One way to reduce your tax bill is to think charitably, according to the American Institute of CPAs: You can contribute cash, up to 60% of your adjusted gross income, to a public charity or a donor-advised fund and get a tax deduction for the amount in the year you make the donation. You could also create a private foundation, donate income to it and then determine over time how to employ it. 

If you had no reduction in income, another 13%, or $61.1 million, would be due to the IRS ($173.9 million in all).

That would reduce the windfall to $296.2 million.

There also could be state taxes either withheld or due.

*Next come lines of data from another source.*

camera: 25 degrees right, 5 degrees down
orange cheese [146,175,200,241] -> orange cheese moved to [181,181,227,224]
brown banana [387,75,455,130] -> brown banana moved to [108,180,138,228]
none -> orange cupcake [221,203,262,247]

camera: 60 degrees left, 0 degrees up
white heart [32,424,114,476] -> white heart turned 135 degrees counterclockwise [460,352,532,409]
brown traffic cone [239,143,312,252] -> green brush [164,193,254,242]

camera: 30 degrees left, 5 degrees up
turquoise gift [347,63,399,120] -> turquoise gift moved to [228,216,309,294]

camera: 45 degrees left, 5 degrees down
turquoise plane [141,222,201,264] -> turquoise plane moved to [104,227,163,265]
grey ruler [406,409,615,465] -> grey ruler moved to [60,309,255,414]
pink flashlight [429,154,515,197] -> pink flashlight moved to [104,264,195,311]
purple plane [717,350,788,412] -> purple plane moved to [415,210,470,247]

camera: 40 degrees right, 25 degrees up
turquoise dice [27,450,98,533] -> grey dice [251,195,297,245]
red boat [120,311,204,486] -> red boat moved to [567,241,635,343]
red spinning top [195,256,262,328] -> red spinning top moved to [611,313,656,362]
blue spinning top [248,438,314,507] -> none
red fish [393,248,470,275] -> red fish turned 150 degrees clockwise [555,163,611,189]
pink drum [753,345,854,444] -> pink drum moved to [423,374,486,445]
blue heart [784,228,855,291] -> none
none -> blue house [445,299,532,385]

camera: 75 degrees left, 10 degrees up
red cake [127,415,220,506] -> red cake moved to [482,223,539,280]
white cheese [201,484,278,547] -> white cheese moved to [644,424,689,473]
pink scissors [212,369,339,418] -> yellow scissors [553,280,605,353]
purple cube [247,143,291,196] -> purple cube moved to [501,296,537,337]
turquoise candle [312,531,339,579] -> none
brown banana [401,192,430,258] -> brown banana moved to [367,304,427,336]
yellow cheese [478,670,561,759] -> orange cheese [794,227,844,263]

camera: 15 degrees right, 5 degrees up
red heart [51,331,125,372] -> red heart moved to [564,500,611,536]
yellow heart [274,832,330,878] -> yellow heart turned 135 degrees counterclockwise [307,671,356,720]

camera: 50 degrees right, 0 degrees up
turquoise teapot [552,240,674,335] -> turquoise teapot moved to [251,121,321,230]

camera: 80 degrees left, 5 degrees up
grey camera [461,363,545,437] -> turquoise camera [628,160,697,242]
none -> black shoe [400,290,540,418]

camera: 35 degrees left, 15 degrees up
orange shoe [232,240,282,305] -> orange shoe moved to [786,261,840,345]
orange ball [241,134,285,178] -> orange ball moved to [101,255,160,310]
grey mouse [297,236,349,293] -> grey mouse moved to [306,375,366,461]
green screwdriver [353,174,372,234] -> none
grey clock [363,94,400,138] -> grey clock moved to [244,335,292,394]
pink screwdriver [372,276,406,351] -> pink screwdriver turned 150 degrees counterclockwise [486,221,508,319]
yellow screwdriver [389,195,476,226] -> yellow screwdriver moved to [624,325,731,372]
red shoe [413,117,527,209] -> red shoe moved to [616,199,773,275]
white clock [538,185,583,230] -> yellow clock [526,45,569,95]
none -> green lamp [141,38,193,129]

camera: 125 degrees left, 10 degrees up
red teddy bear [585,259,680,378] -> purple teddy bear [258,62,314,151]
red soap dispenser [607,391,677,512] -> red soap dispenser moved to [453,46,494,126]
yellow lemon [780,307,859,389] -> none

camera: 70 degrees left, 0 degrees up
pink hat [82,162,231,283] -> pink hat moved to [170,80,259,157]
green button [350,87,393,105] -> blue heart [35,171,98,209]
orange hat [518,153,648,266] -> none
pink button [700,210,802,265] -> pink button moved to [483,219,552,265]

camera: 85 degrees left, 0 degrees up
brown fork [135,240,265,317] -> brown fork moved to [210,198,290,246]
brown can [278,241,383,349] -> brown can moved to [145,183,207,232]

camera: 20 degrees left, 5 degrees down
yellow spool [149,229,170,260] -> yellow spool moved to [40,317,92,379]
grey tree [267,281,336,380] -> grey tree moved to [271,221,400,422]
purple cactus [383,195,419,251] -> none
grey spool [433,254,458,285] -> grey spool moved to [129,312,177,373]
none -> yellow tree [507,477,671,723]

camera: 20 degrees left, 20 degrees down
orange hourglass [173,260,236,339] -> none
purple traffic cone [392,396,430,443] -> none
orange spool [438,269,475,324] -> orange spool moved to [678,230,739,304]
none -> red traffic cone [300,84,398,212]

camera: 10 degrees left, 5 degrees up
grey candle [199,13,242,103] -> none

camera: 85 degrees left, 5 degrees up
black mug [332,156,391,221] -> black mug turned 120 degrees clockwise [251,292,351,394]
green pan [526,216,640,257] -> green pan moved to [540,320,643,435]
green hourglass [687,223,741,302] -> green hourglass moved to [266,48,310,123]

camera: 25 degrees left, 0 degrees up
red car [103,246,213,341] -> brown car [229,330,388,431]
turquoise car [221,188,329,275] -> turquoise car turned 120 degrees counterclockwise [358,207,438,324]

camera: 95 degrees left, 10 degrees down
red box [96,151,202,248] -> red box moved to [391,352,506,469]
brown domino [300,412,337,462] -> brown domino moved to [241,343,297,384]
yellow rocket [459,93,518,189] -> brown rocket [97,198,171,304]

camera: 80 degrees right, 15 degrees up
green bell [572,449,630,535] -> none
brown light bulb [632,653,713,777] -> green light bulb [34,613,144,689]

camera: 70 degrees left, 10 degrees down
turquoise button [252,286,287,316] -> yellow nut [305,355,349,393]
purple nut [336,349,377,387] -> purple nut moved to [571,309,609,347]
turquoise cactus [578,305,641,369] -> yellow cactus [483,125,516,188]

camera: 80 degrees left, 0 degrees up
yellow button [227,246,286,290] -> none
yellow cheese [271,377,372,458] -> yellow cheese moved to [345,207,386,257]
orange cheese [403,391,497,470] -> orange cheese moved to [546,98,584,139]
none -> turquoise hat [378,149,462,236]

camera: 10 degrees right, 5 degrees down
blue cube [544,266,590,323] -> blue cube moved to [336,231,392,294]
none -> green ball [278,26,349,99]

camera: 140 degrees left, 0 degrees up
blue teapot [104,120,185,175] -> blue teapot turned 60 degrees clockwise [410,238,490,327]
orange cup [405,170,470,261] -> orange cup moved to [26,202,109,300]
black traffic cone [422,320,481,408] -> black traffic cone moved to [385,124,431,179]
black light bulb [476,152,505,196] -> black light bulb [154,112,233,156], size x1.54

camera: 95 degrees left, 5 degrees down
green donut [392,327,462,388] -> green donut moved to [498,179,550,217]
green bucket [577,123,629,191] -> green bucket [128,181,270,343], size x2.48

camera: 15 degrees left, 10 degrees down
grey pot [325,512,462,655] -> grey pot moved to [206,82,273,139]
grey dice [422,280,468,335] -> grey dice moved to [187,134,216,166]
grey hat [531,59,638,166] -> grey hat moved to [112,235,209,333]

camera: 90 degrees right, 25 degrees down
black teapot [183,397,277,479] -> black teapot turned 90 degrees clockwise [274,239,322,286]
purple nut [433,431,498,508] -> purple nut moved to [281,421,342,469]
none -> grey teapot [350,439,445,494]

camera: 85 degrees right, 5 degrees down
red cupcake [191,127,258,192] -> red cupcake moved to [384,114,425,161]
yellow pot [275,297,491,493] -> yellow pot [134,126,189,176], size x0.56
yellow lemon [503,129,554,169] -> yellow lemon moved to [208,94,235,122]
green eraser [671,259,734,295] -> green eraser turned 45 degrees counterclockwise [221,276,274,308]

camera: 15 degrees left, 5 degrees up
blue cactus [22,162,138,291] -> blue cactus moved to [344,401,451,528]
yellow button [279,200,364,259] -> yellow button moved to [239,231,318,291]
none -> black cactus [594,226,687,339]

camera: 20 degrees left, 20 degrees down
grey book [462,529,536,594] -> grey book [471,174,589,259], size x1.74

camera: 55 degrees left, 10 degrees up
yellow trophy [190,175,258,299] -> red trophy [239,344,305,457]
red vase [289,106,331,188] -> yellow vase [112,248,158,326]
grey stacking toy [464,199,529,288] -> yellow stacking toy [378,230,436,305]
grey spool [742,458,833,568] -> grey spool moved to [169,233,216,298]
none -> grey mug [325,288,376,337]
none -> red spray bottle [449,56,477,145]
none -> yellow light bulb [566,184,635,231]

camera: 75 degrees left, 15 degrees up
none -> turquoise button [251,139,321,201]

Unless you live where there’s no income tax or lottery wins aren’t taxed, those levies could be more than 10%, depending on where you bought the ticket and where you live.

Nevertheless, even after a big tax bill, the windfall would be more than most people see in a lifetime. It’s recommended that jackpot winners assemble a team of professionals to help navigate the claiming process, including an attorney, financial advisor and tax advisor.

The chance of a single ticket matching all six numbers drawn in Mega Millions is about 1 in 302 million. For Powerball — whose jackpot is an estimated $130 million for Monday night’s drawing — it’s 1 in 292 million.